Obwohl man das Helium bereits kurz nach seiner Entdeckung im Sonnenspektrum auf der Erde nachweisen konnte, fand man Nebulium nicht. Im 20. Jahrhundert schlug Henry Norris Russell vor, dass es sich nicht um ein neues Element handele, das die Wellenlänge 500,7 nm hervorrief, sondern eher ein bekanntes Element in unbekannten Verhältnissen.

In den 1920ern zeigten Physiker, dass das Gas eine extrem niedrige Dichte hat. Elektronen können in den Atomen und Ionen metastabile Energielevel erreichen, die sonst bei höheren Dichten durch die ständigen Kollision kaum lange existieren können. Elektronenübergänge im Sauerstoff führen zu einer 500,7-nm-Welle. Solche Spektrallinien, die nur in Gasen mit sehr niedrigen Dichten beobachtet werden können, werden verbotene Linien genannt. Spektroskopische Observationen haben also gezeigt, dass die Nebel aus extrem verdünntem Gas bestehen.

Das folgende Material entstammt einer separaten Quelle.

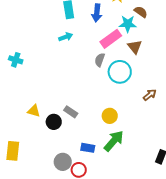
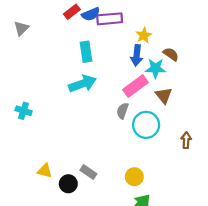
blue arrow: (97, 13) -> (137, 55), moved
cyan arrow: (66, 37) -> (82, 84), size x1.6
brown arrow: (150, 95) -> (186, 140), moved, turned -48

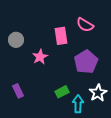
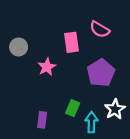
purple rectangle: (18, 91) -> (42, 120), moved, turned 32
green rectangle: (62, 92) -> (73, 108), turned -40

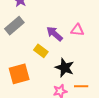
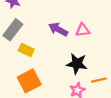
pink triangle: (77, 30) -> (83, 30), moved
yellow rectangle: (41, 51) -> (26, 50), moved

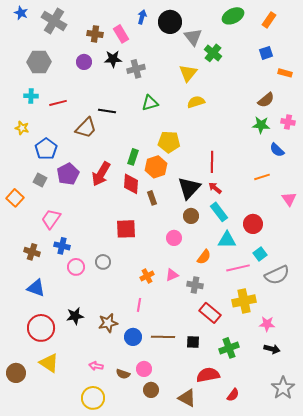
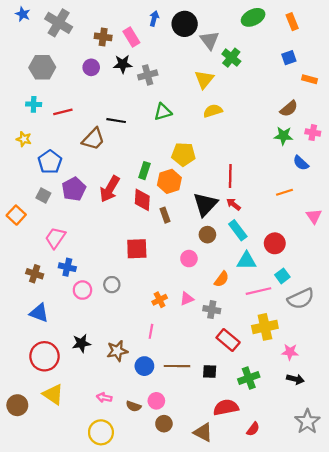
orange rectangle: (269, 20) -> (292, 22), turned -56

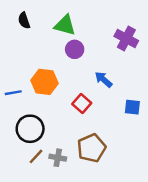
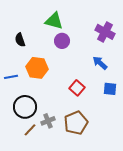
black semicircle: (24, 20) -> (20, 40), moved
blue arrow: (103, 79) -> (100, 63), moved
red square: (82, 104) -> (77, 88), moved
gray cross: (58, 158) -> (48, 121), moved, turned -32

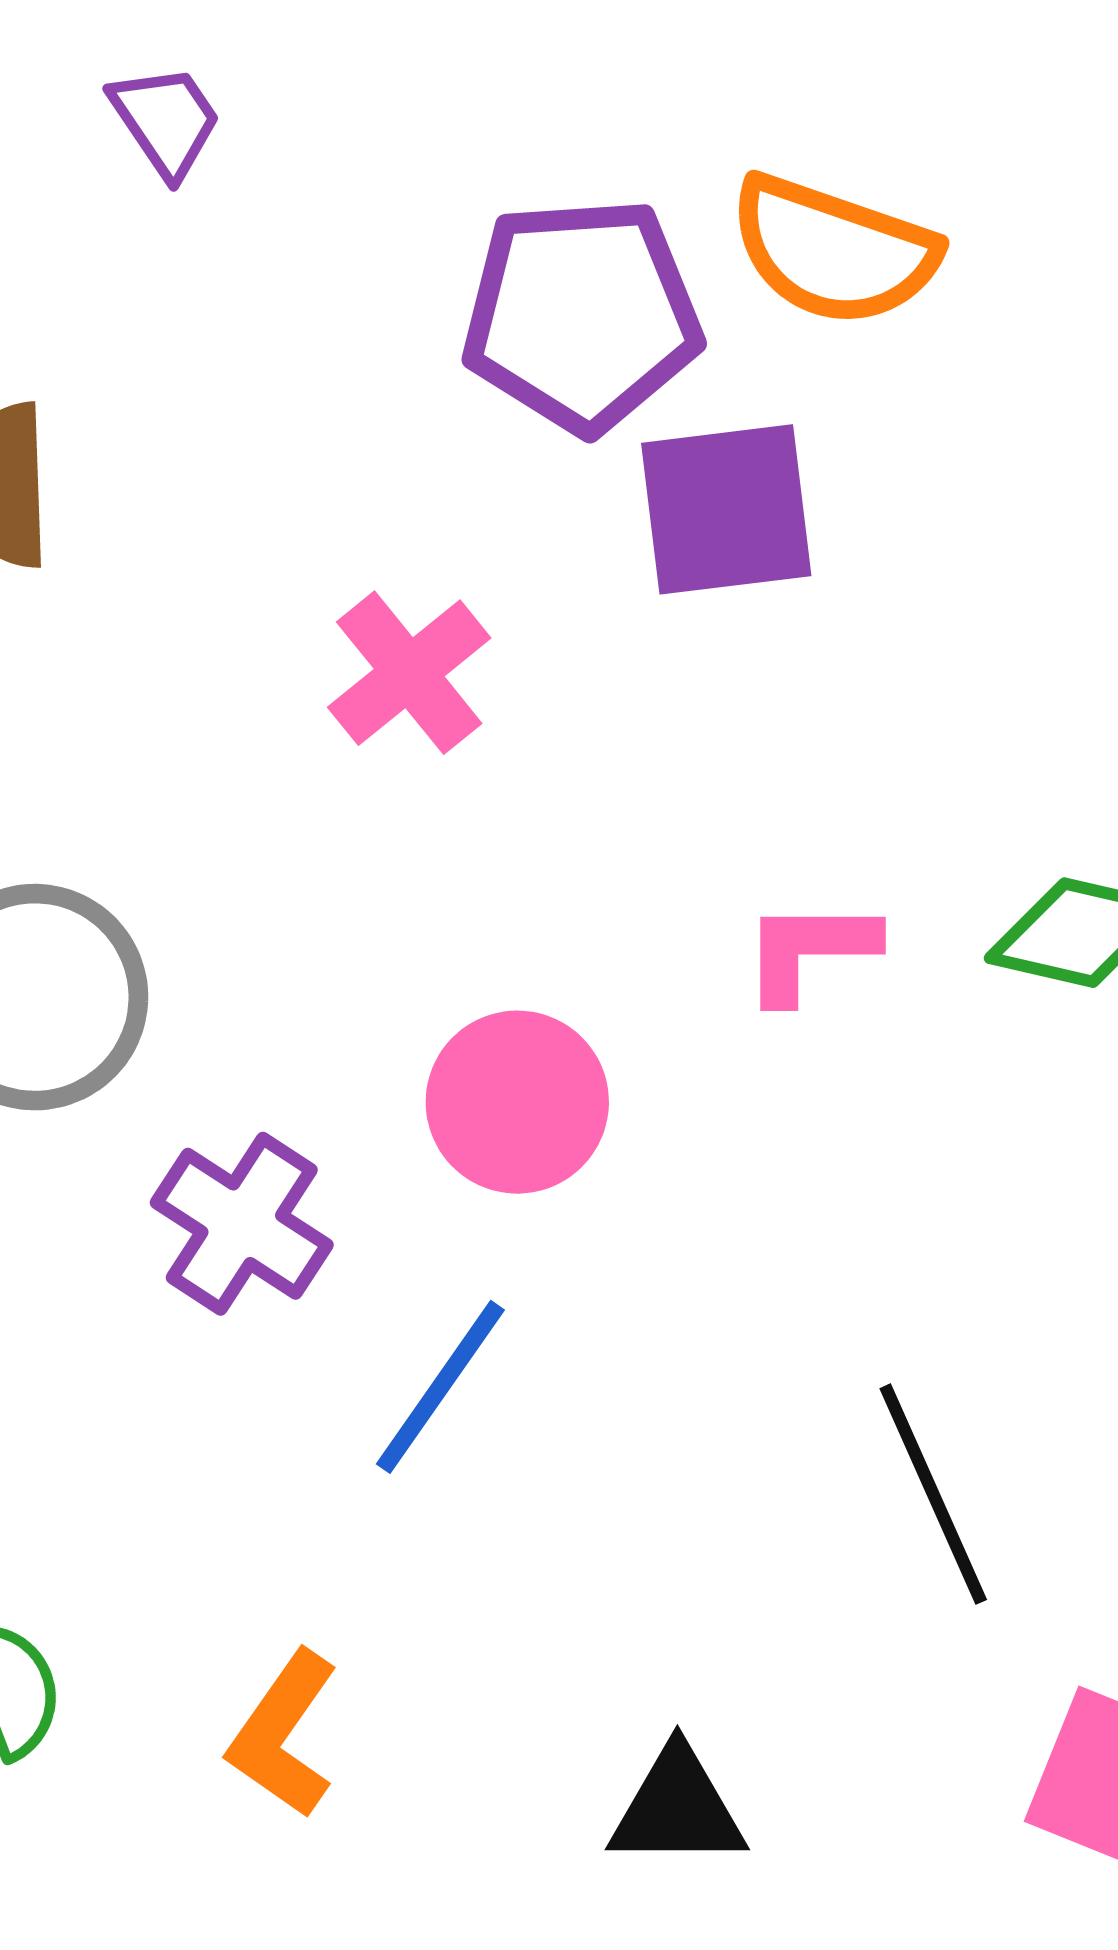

Während des 20. Jahrhunderts beobachtete man, dass die H-II-Gebiete meist heiße helle Sterne enthalten. Diese Sterne haben ein vielfaches unserer Sonnenmasse und sind die kurzlebigsten Sterne mit lediglich ein paar Millionen Jahren (Zum Vergleich: Unsere Sonne lebt mehrere Milliarden Jahre). Es wurde gemutmaßt, dass H-II-Gebiete Regionen sind, in denen neue Sterne entstehen. Über einen Zeitraum von mehreren Millionen Jahren wird sich ein Sternhaufen aus einer H-II-Region bilden, bevor der Sternwind der heißen jungen Sterne den Nebel zerstreut. Die Plejaden sind ein Beispiel solch eines Haufens, der das H-II-Gebiet weggeblasen hat, aus dem er entstanden ist. Nur ein kleiner Rest blieb als Reflexionsnebel erhalten.

Ursprung und Lebenslauf

Vorboten eines H-II-Gebietes sind Riesen-Molekülwolken (engl. giant molecular clouds, GMC). Sie sind sehr kalt (10-20 K) und bestehen zum Großteil aus molekularem Wasserstoff. Riesen-Molekülwolken können über eine längere Zeit stabil bleiben. Jedoch können Stoßwellen durch Supernovae, Kollisionen zwischen den Nebeln und magnetische Wechselwirkungen der Auslöser für den Kollaps eines Wolkenteils sein. Wenn das passiert, kommt es während des Kollabierungsprozesses und der Zerteilung der Wolke zur Sternenentstehung.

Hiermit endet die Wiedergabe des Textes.